If I remember correctly, I may have been given a hint that we need to use the fact that the sequence $\left\{\frac {n^2}{2\pi}\right\}_{n=1}^\infty$ is uniformly distributed modulo $1$ (although I'm not sure whether this was indeed the hint), but I can't figure out how to use that.
Also, since this question sounds like a question from Calc I, is there a way to solve this using only properties of the cosine function without using results from Uniform Distribution of sequences?

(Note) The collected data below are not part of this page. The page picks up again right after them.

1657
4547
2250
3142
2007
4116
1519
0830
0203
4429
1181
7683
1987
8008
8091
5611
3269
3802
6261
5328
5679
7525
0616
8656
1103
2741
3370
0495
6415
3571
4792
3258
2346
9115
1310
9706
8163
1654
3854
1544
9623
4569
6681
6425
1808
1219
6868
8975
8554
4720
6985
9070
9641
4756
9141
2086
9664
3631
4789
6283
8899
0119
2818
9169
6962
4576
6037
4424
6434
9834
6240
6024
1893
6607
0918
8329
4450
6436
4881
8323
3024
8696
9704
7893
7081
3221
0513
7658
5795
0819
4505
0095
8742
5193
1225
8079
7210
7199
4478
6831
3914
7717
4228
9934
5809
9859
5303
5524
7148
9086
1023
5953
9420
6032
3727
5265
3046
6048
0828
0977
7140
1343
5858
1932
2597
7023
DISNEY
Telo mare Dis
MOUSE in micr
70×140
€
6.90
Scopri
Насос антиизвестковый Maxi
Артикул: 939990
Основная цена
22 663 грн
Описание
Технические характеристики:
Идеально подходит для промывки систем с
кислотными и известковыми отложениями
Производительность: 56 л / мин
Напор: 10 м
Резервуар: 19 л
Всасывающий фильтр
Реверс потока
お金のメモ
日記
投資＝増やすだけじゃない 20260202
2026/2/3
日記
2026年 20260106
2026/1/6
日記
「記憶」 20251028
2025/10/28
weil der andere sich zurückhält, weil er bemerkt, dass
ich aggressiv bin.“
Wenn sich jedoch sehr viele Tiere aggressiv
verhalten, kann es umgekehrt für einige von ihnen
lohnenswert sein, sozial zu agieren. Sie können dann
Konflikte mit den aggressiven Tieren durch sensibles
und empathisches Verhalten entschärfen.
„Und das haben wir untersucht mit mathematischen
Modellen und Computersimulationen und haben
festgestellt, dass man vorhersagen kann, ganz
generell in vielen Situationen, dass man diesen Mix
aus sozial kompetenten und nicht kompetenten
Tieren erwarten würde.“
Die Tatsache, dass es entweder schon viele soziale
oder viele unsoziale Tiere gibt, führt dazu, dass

Note: AlvinL posted this link which does look like the first half of this question, but we should note that this question asks to prove that there are arbitrarily large $x$ which simultaneously satisfy the two given conditions.
Let $x_k=k\sqrt{2\pi}$ for $k\in\mathbb N$, then $\cos(x_k^2) =1$ and $$\cos[(x_k+1) ^2]=\cos(2k^2\pi+2k\sqrt{2\pi}+1) =\cos(2k\sqrt{2\pi}+1).$$
Now, we need AlvinL's link. We have $2\sqrt{2\pi}/(2\pi) $ is irrational. Hence, the fractional part of $( 2k\sqrt{2\pi})/(2\pi)$ is uniformly distributed on $[0, 1]$. Then the fractional part of $( 2k\sqrt{2\pi} +1)/(2\pi)$ is uniformly distributed on $[0, 1]$.
So $(2k\sqrt{2\pi} +1\bmod 2\pi)$ is uniformly distributed in $[0,2\pi]$, which means $\cos( 2k\sqrt{2\pi} +1)$ is dense in $[-1, 1]$. Especially, there is a $k$ with $\cos( 2k\sqrt{2\pi} +1) <-1+\epsilon$.